### Exercise material
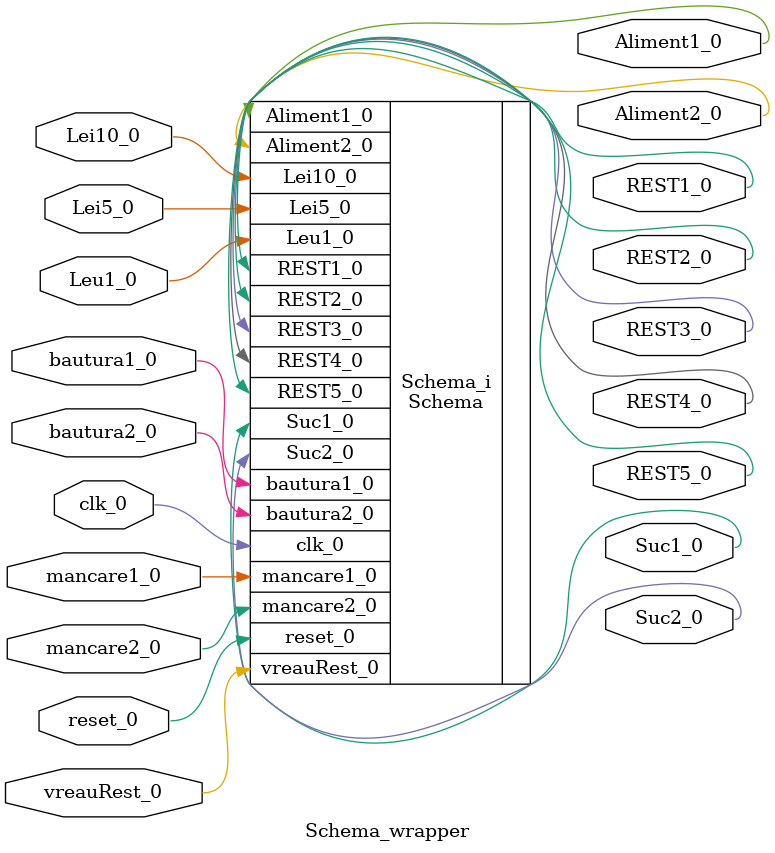
<source format=v>
`timescale 1 ps / 1 ps

module Schema_wrapper
   (Aliment1_0,
    Aliment2_0,
    Lei10_0,
    Lei5_0,
    Leu1_0,
    REST1_0,
    REST2_0,
    REST3_0,
    REST4_0,
    REST5_0,
    Suc1_0,
    Suc2_0,
    bautura1_0,
    bautura2_0,
    clk_0,
    mancare1_0,
    mancare2_0,
    reset_0,
    vreauRest_0);
  output Aliment1_0;
  output Aliment2_0;
  input Lei10_0;
  input Lei5_0;
  input Leu1_0;
  output REST1_0;
  output REST2_0;
  output REST3_0;
  output REST4_0;
  output REST5_0;
  output Suc1_0;
  output Suc2_0;
  input bautura1_0;
  input bautura2_0;
  input clk_0;
  input mancare1_0;
  input mancare2_0;
  input reset_0;
  input vreauRest_0;

  wire Aliment1_0;
  wire Aliment2_0;
  wire Lei10_0;
  wire Lei5_0;
  wire Leu1_0;
  wire REST1_0;
  wire REST2_0;
  wire REST3_0;
  wire REST4_0;
  wire REST5_0;
  wire Suc1_0;
  wire Suc2_0;
  wire bautura1_0;
  wire bautura2_0;
  wire clk_0;
  wire mancare1_0;
  wire mancare2_0;
  wire reset_0;
  wire vreauRest_0;

  Schema Schema_i
       (.Aliment1_0(Aliment1_0),
        .Aliment2_0(Aliment2_0),
        .Lei10_0(Lei10_0),
        .Lei5_0(Lei5_0),
        .Leu1_0(Leu1_0),
        .REST1_0(REST1_0),
        .REST2_0(REST2_0),
        .REST3_0(REST3_0),
        .REST4_0(REST4_0),
        .REST5_0(REST5_0),
        .Suc1_0(Suc1_0),
        .Suc2_0(Suc2_0),
        .bautura1_0(bautura1_0),
        .bautura2_0(bautura2_0),
        .clk_0(clk_0),
        .mancare1_0(mancare1_0),
        .mancare2_0(mancare2_0),
        .reset_0(reset_0),
        .vreauRest_0(vreauRest_0));
endmodule

</source>
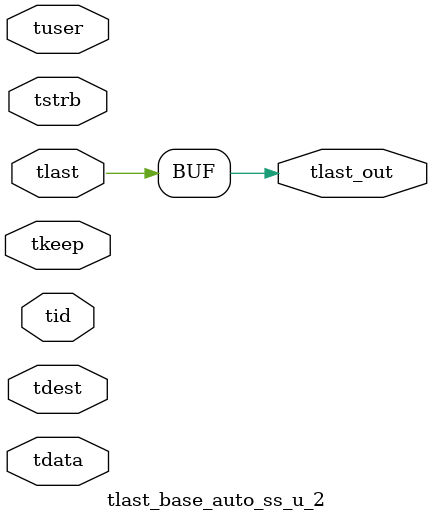
<source format=v>


`timescale 1ps/1ps

module tlast_base_auto_ss_u_2 #
(
parameter C_S_AXIS_TID_WIDTH   = 1,
parameter C_S_AXIS_TUSER_WIDTH = 0,
parameter C_S_AXIS_TDATA_WIDTH = 0,
parameter C_S_AXIS_TDEST_WIDTH = 0
)
(
input  [(C_S_AXIS_TID_WIDTH   == 0 ? 1 : C_S_AXIS_TID_WIDTH)-1:0       ] tid,
input  [(C_S_AXIS_TDATA_WIDTH == 0 ? 1 : C_S_AXIS_TDATA_WIDTH)-1:0     ] tdata,
input  [(C_S_AXIS_TUSER_WIDTH == 0 ? 1 : C_S_AXIS_TUSER_WIDTH)-1:0     ] tuser,
input  [(C_S_AXIS_TDEST_WIDTH == 0 ? 1 : C_S_AXIS_TDEST_WIDTH)-1:0     ] tdest,
input  [(C_S_AXIS_TDATA_WIDTH/8)-1:0 ] tkeep,
input  [(C_S_AXIS_TDATA_WIDTH/8)-1:0 ] tstrb,
input  [0:0]                                                             tlast,
output                                                                   tlast_out
);

assign tlast_out = {tlast};

endmodule


</source>
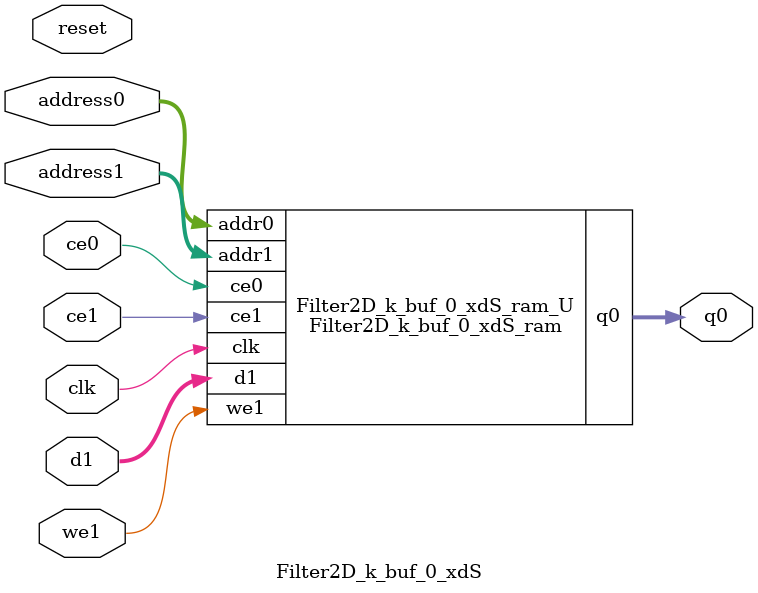
<source format=v>

`timescale 1 ns / 1 ps
module Filter2D_k_buf_0_xdS_ram (addr0, ce0, q0, addr1, ce1, d1, we1,  clk);

parameter DWIDTH = 8;
parameter AWIDTH = 10;
parameter MEM_SIZE = 640;

input[AWIDTH-1:0] addr0;
input ce0;
output reg[DWIDTH-1:0] q0;
input[AWIDTH-1:0] addr1;
input ce1;
input[DWIDTH-1:0] d1;
input we1;
input clk;

(* ram_style = "block" *)reg [DWIDTH-1:0] ram[0:MEM_SIZE-1];




always @(posedge clk)  
begin 
    if (ce0) 
    begin
            q0 <= ram[addr0];
    end
end


always @(posedge clk)  
begin 
    if (ce1) 
    begin
        if (we1) 
        begin 
            ram[addr1] <= d1; 
        end 
    end
end


endmodule


`timescale 1 ns / 1 ps
module Filter2D_k_buf_0_xdS(
    reset,
    clk,
    address0,
    ce0,
    q0,
    address1,
    ce1,
    we1,
    d1);

parameter DataWidth = 32'd8;
parameter AddressRange = 32'd640;
parameter AddressWidth = 32'd10;
input reset;
input clk;
input[AddressWidth - 1:0] address0;
input ce0;
output[DataWidth - 1:0] q0;
input[AddressWidth - 1:0] address1;
input ce1;
input we1;
input[DataWidth - 1:0] d1;



Filter2D_k_buf_0_xdS_ram Filter2D_k_buf_0_xdS_ram_U(
    .clk( clk ),
    .addr0( address0 ),
    .ce0( ce0 ),
    .q0( q0 ),
    .addr1( address1 ),
    .ce1( ce1 ),
    .d1( d1 ),
    .we1( we1 ));

endmodule


</source>
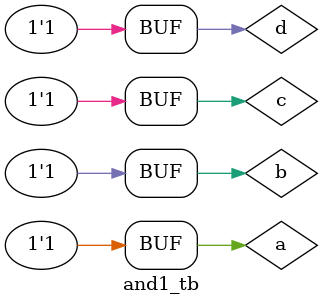
<source format=v>
module and_4(a,b,c,d,res);
input a,b,c,d;
output res;
wire res;


or g1(res ,a,b,c,d);
endmodule

module and1_tb;
reg a, b,c,d;
wire res;
and_4 i(a, b, c,d,res);
initial
begin
a=1'b0;
b=1'b0;
c=1'b0;
d=1'b0;
$monitor("Time:%0t a=%b b=%b c=%b d=%b res=%b",$time, a, b, c,d,res);
#5 a=1'b1; b=1'b1;c=1'b1;d=1'b1;
#5 a=1'b0; b=1'b1;c=1'b1;d=1'b0;
#5 a=1'b1; b=1'b0;c=1'b0;d=1'b0;
#5 a=1'b1; b=1'b1;c=1'b1;d=1'b1;
end
endmodule

</source>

### Task details
Give back every record precisely as it stands, without the images.

### Response area
<source format=v>
`timescale 1 ps / 1 ps

module Schema_wrapper
   (Aliment1_0,
    Aliment2_0,
    Lei10_0,
    Lei5_0,
    Leu1_0,
    REST1_0,
    REST2_0,
    REST3_0,
    REST4_0,
    REST5_0,
    Suc1_0,
    Suc2_0,
    bautura1_0,
    bautura2_0,
    clk_0,
    mancare1_0,
    mancare2_0,
    reset_0,
    vreauRest_0);
  output Aliment1_0;
  output Aliment2_0;
  input Lei10_0;
  input Lei5_0;
  input Leu1_0;
  output REST1_0;
  output REST2_0;
  output REST3_0;
  output REST4_0;
  output REST5_0;
  output Suc1_0;
  output Suc2_0;
  input bautura1_0;
  input bautura2_0;
  input clk_0;
  input mancare1_0;
  input mancare2_0;
  input reset_0;
  input vreauRest_0;

  wire Aliment1_0;
  wire Aliment2_0;
  wire Lei10_0;
  wire Lei5_0;
  wire Leu1_0;
  wire REST1_0;
  wire REST2_0;
  wire REST3_0;
  wire REST4_0;
  wire REST5_0;
  wire Suc1_0;
  wire Suc2_0;
  wire bautura1_0;
  wire bautura2_0;
  wire clk_0;
  wire mancare1_0;
  wire mancare2_0;
  wire reset_0;
  wire vreauRest_0;

  Schema Schema_i
       (.Aliment1_0(Aliment1_0),
        .Aliment2_0(Aliment2_0),
        .Lei10_0(Lei10_0),
        .Lei5_0(Lei5_0),
        .Leu1_0(Leu1_0),
        .REST1_0(REST1_0),
        .REST2_0(REST2_0),
        .REST3_0(REST3_0),
        .REST4_0(REST4_0),
        .REST5_0(REST5_0),
        .Suc1_0(Suc1_0),
        .Suc2_0(Suc2_0),
        .bautura1_0(bautura1_0),
        .bautura2_0(bautura2_0),
        .clk_0(clk_0),
        .mancare1_0(mancare1_0),
        .mancare2_0(mancare2_0),
        .reset_0(reset_0),
        .vreauRest_0(vreauRest_0));
endmodule

</source>
<source format=v>


`timescale 1ps/1ps

module tlast_base_auto_ss_u_2 #
(
parameter C_S_AXIS_TID_WIDTH   = 1,
parameter C_S_AXIS_TUSER_WIDTH = 0,
parameter C_S_AXIS_TDATA_WIDTH = 0,
parameter C_S_AXIS_TDEST_WIDTH = 0
)
(
input  [(C_S_AXIS_TID_WIDTH   == 0 ? 1 : C_S_AXIS_TID_WIDTH)-1:0       ] tid,
input  [(C_S_AXIS_TDATA_WIDTH == 0 ? 1 : C_S_AXIS_TDATA_WIDTH)-1:0     ] tdata,
input  [(C_S_AXIS_TUSER_WIDTH == 0 ? 1 : C_S_AXIS_TUSER_WIDTH)-1:0     ] tuser,
input  [(C_S_AXIS_TDEST_WIDTH == 0 ? 1 : C_S_AXIS_TDEST_WIDTH)-1:0     ] tdest,
input  [(C_S_AXIS_TDATA_WIDTH/8)-1:0 ] tkeep,
input  [(C_S_AXIS_TDATA_WIDTH/8)-1:0 ] tstrb,
input  [0:0]                                                             tlast,
output                                                                   tlast_out
);

assign tlast_out = {tlast};

endmodule


</source>
<source format=v>

`timescale 1 ns / 1 ps
module Filter2D_k_buf_0_xdS_ram (addr0, ce0, q0, addr1, ce1, d1, we1,  clk);

parameter DWIDTH = 8;
parameter AWIDTH = 10;
parameter MEM_SIZE = 640;

input[AWIDTH-1:0] addr0;
input ce0;
output reg[DWIDTH-1:0] q0;
input[AWIDTH-1:0] addr1;
input ce1;
input[DWIDTH-1:0] d1;
input we1;
input clk;

(* ram_style = "block" *)reg [DWIDTH-1:0] ram[0:MEM_SIZE-1];




always @(posedge clk)  
begin 
    if (ce0) 
    begin
            q0 <= ram[addr0];
    end
end


always @(posedge clk)  
begin 
    if (ce1) 
    begin
        if (we1) 
        begin 
            ram[addr1] <= d1; 
        end 
    end
end


endmodule


`timescale 1 ns / 1 ps
module Filter2D_k_buf_0_xdS(
    reset,
    clk,
    address0,
    ce0,
    q0,
    address1,
    ce1,
    we1,
    d1);

parameter DataWidth = 32'd8;
parameter AddressRange = 32'd640;
parameter AddressWidth = 32'd10;
input reset;
input clk;
input[AddressWidth - 1:0] address0;
input ce0;
output[DataWidth - 1:0] q0;
input[AddressWidth - 1:0] address1;
input ce1;
input we1;
input[DataWidth - 1:0] d1;



Filter2D_k_buf_0_xdS_ram Filter2D_k_buf_0_xdS_ram_U(
    .clk( clk ),
    .addr0( address0 ),
    .ce0( ce0 ),
    .q0( q0 ),
    .addr1( address1 ),
    .ce1( ce1 ),
    .d1( d1 ),
    .we1( we1 ));

endmodule


</source>
<source format=v>
module and_4(a,b,c,d,res);
input a,b,c,d;
output res;
wire res;


or g1(res ,a,b,c,d);
endmodule

module and1_tb;
reg a, b,c,d;
wire res;
and_4 i(a, b, c,d,res);
initial
begin
a=1'b0;
b=1'b0;
c=1'b0;
d=1'b0;
$monitor("Time:%0t a=%b b=%b c=%b d=%b res=%b",$time, a, b, c,d,res);
#5 a=1'b1; b=1'b1;c=1'b1;d=1'b1;
#5 a=1'b0; b=1'b1;c=1'b1;d=1'b0;
#5 a=1'b1; b=1'b0;c=1'b0;d=1'b0;
#5 a=1'b1; b=1'b1;c=1'b1;d=1'b1;
end
endmodule

</source>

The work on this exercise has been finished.